◆ **INSTRUCTIONS FOR THE TASK**: All lines that hold the string "Lukas" should be copied. Find them in the listing below.

Start of DATA SHOWN

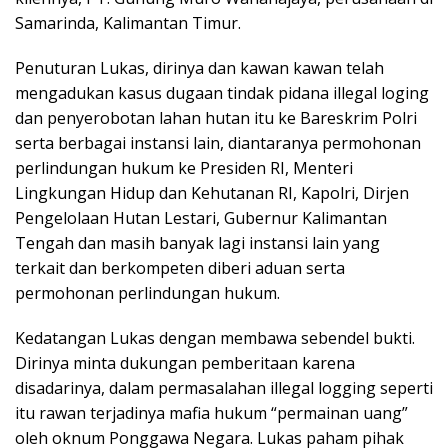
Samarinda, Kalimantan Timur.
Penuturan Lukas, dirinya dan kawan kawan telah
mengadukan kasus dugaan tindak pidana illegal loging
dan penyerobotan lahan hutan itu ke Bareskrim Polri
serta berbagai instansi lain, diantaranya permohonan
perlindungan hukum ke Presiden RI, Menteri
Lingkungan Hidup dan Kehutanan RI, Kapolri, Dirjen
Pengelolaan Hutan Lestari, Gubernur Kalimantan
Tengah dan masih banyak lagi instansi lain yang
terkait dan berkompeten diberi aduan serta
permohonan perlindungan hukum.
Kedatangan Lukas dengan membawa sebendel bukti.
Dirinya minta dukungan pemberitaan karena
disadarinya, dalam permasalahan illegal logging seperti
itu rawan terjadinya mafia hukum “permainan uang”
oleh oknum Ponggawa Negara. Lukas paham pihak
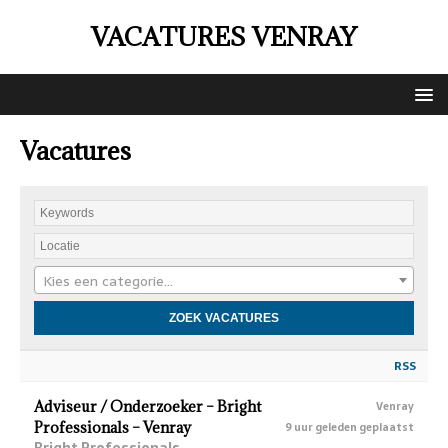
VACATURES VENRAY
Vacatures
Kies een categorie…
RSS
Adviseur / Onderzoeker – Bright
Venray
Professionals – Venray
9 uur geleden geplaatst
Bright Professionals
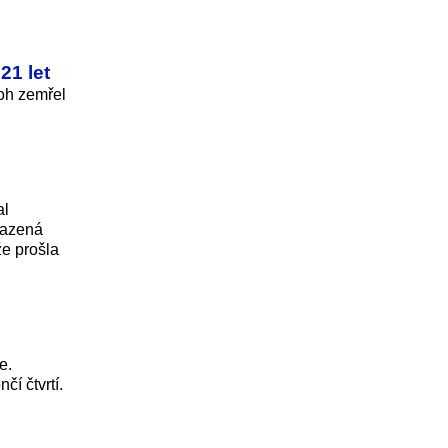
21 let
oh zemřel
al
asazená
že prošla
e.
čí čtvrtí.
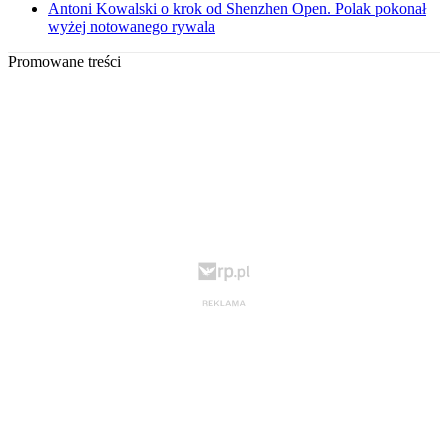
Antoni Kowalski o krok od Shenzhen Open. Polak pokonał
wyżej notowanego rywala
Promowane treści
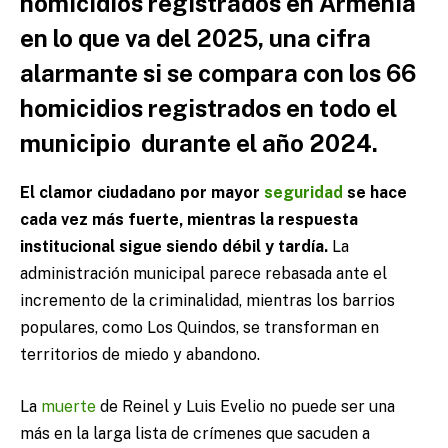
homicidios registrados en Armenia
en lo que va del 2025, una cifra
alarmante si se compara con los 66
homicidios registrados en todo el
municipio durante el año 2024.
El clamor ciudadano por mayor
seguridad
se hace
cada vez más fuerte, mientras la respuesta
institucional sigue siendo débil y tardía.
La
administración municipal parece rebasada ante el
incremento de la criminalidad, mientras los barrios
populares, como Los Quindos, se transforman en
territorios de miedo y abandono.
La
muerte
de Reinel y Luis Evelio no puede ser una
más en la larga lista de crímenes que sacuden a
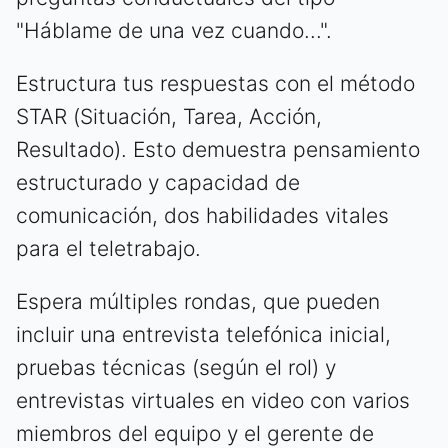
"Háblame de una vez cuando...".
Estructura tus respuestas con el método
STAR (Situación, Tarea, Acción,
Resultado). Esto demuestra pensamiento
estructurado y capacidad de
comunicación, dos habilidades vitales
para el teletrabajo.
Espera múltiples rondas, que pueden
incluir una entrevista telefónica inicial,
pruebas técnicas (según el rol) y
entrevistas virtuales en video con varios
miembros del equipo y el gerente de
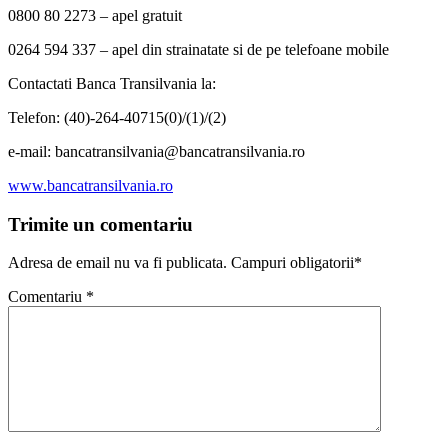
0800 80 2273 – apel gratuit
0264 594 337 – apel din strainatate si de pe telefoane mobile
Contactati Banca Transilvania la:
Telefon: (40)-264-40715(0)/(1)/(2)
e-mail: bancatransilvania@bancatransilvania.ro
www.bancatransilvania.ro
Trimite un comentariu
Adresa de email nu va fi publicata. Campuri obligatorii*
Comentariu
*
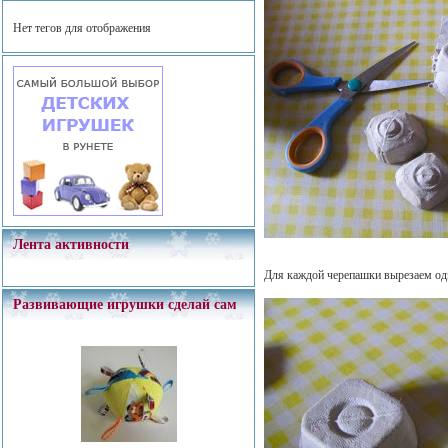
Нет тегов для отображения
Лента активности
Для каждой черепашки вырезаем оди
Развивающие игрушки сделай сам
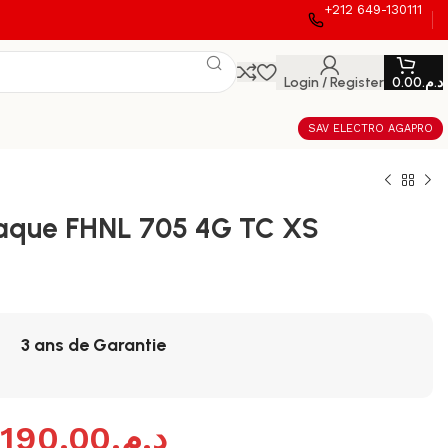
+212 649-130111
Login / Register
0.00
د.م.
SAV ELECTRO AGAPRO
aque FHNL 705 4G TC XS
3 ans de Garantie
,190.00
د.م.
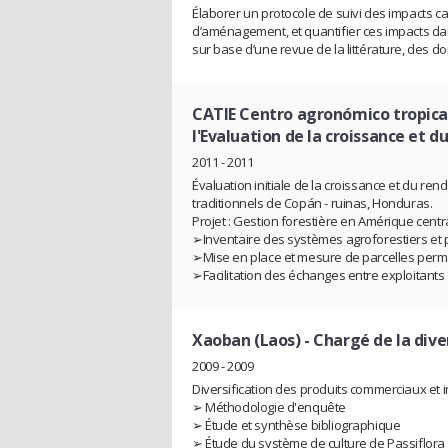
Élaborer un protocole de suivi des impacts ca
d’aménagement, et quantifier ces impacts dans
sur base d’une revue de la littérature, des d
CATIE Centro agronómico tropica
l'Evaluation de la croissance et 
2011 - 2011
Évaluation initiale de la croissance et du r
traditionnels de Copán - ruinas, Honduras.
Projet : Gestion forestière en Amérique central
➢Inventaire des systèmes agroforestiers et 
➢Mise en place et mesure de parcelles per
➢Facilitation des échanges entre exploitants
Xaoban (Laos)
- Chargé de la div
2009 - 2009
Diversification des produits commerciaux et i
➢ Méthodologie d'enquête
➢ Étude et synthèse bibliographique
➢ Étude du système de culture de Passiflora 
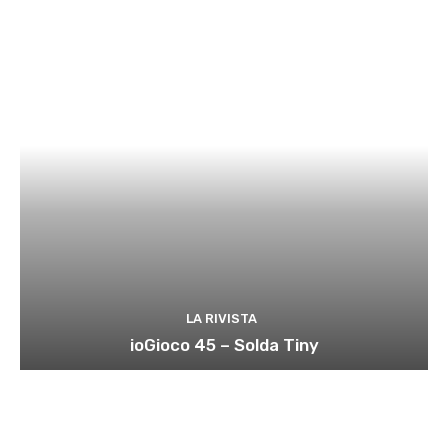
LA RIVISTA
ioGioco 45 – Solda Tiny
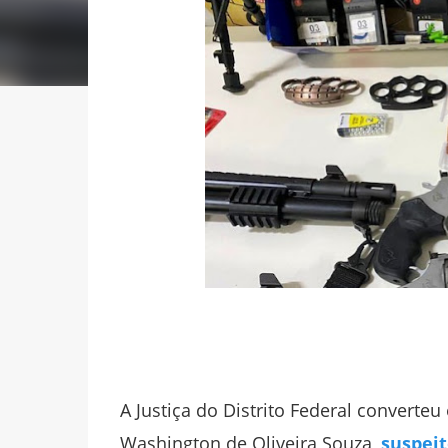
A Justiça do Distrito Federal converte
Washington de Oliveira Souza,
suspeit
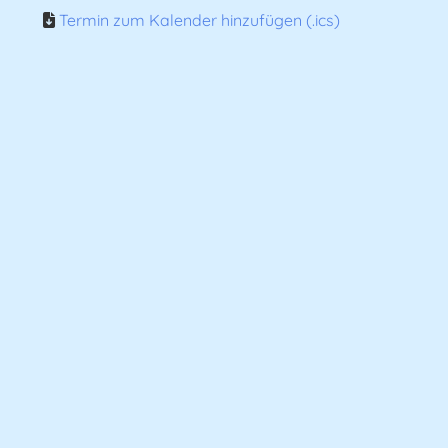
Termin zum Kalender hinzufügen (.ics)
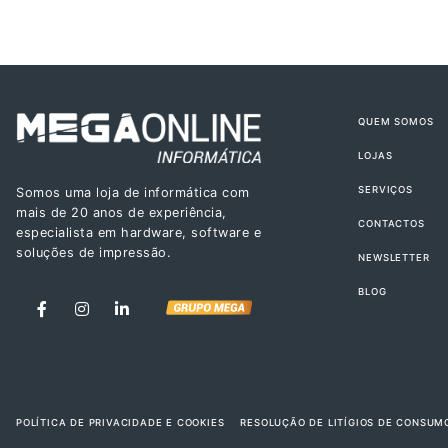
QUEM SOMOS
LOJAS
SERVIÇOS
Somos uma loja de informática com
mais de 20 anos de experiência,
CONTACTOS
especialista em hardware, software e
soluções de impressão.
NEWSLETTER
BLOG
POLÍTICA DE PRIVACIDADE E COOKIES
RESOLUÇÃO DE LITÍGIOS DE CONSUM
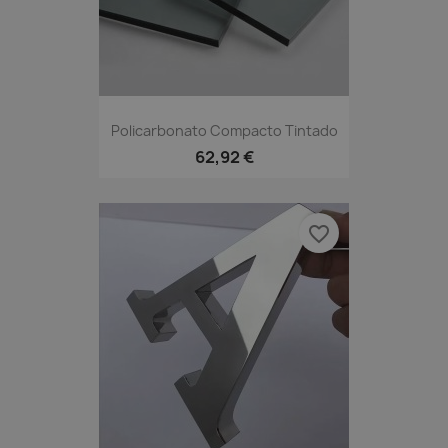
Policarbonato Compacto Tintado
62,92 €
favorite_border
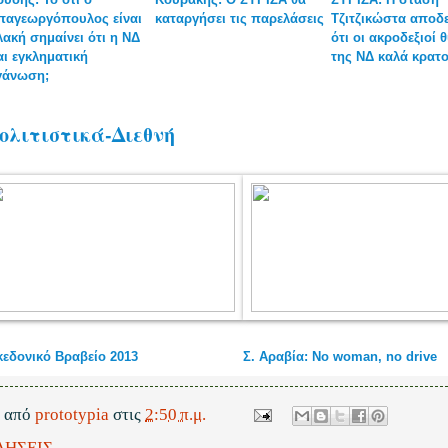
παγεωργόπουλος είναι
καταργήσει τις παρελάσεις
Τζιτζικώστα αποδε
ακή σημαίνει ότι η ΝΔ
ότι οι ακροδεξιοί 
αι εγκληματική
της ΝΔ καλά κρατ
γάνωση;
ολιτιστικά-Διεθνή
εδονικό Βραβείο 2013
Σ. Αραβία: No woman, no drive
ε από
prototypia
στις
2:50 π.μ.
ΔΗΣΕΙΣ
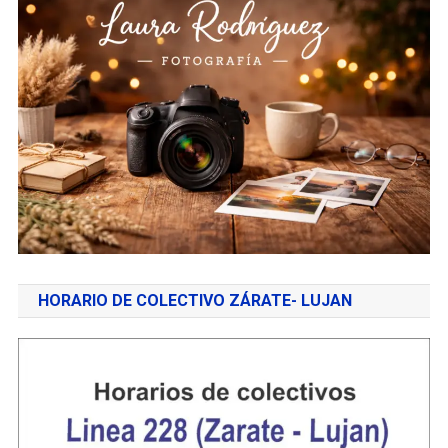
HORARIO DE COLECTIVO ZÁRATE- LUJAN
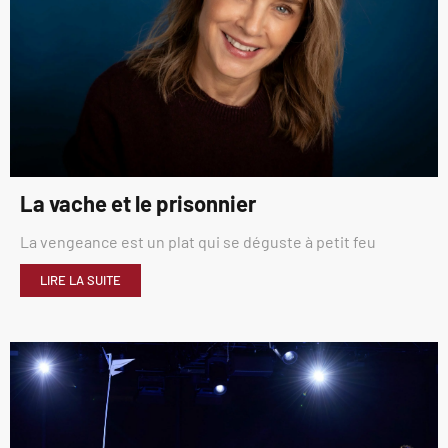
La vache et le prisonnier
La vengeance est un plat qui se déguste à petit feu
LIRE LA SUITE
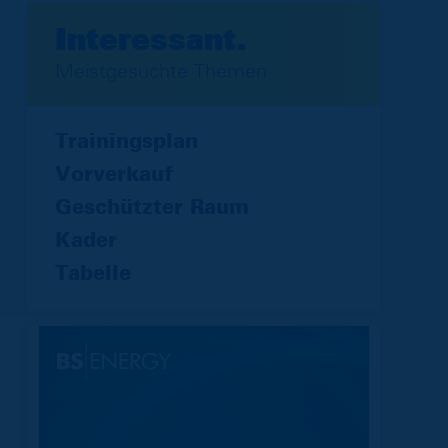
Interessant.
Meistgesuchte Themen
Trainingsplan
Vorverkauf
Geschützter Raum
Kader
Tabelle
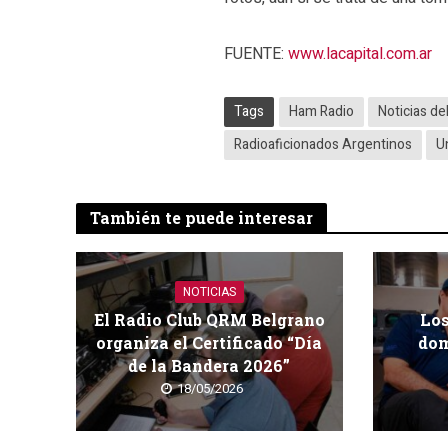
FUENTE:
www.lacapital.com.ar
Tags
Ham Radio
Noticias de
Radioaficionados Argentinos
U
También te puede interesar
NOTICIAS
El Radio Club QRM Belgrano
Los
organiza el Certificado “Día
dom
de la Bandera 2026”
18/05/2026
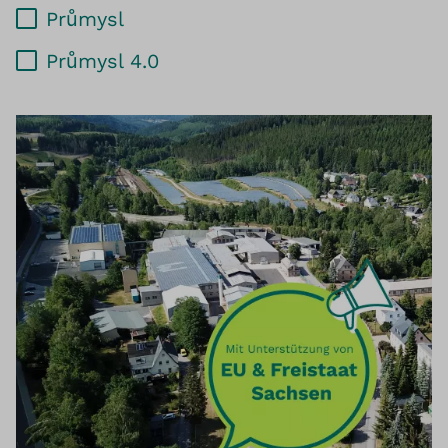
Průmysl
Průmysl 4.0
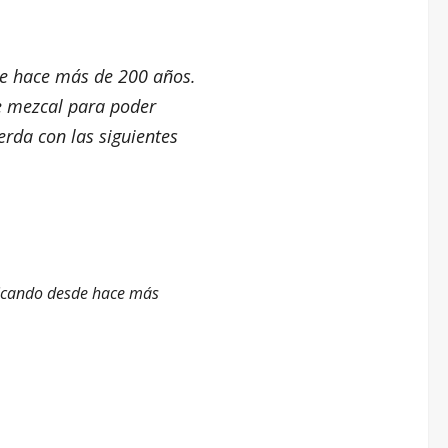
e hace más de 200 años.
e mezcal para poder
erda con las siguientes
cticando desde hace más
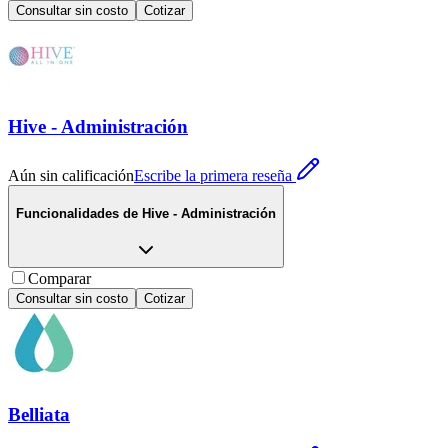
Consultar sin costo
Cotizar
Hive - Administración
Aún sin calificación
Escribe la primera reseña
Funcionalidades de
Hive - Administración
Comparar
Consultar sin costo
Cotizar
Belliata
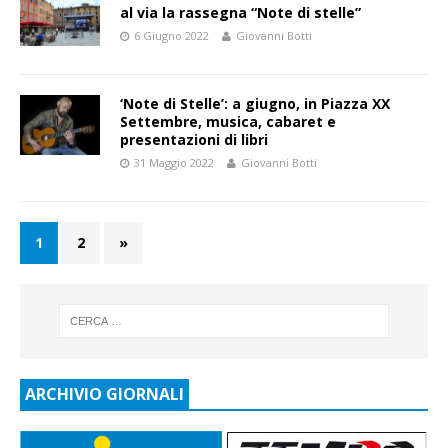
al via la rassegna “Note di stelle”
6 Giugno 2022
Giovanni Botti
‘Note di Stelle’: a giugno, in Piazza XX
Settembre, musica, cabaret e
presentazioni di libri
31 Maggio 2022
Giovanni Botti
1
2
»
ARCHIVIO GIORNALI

End of DATA SHOWN

◆ **ANSWER SPACE**:
Penuturan Lukas, dirinya dan kawan kawan telah
Kedatangan Lukas dengan membawa sebendel bukti.
oleh oknum Ponggawa Negara. Lukas paham pihak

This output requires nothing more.